* [Activity]: Among the records below, find each line bearing the word "präsentiert" and copy it.

* [Stored data]:
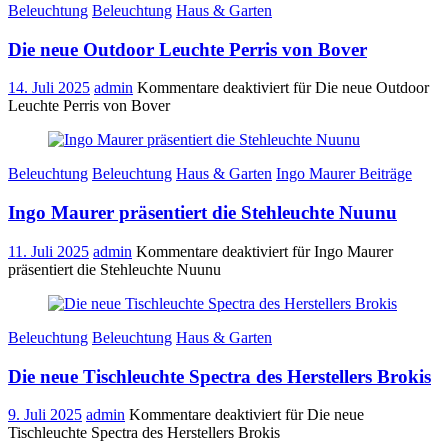
Beleuchtung
Beleuchtung
Haus & Garten
Die neue Outdoor Leuchte Perris von Bover
14. Juli 2025
admin
Kommentare deaktiviert
für Die neue Outdoor
Leuchte Perris von Bover
Beleuchtung
Beleuchtung
Haus & Garten
Ingo Maurer Beiträge
Ingo Maurer präsentiert die Stehleuchte Nuunu
11. Juli 2025
admin
Kommentare deaktiviert
für Ingo Maurer
präsentiert die Stehleuchte Nuunu
Beleuchtung
Beleuchtung
Haus & Garten
Die neue Tischleuchte Spectra des Herstellers Brokis
9. Juli 2025
admin
Kommentare deaktiviert
für Die neue
Tischleuchte Spectra des Herstellers Brokis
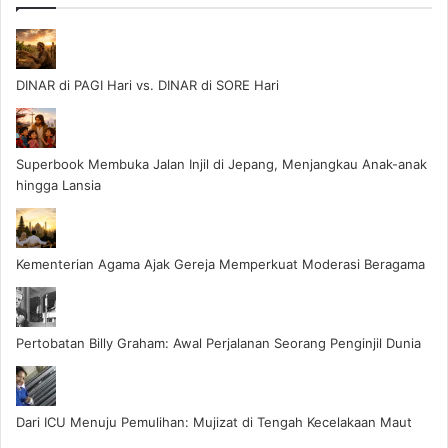
DINAR di PAGI Hari vs. DINAR di SORE Hari
Superbook Membuka Jalan Injil di Jepang, Menjangkau Anak-anak
hingga Lansia
Kementerian Agama Ajak Gereja Memperkuat Moderasi Beragama
Pertobatan Billy Graham: Awal Perjalanan Seorang Penginjil Dunia
Dari ICU Menuju Pemulihan: Mujizat di Tengah Kecelakaan Maut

* [Solution]:
Ingo Maurer präsentiert die Stehleuchte Nuunu
präsentiert die Stehleuchte Nuunu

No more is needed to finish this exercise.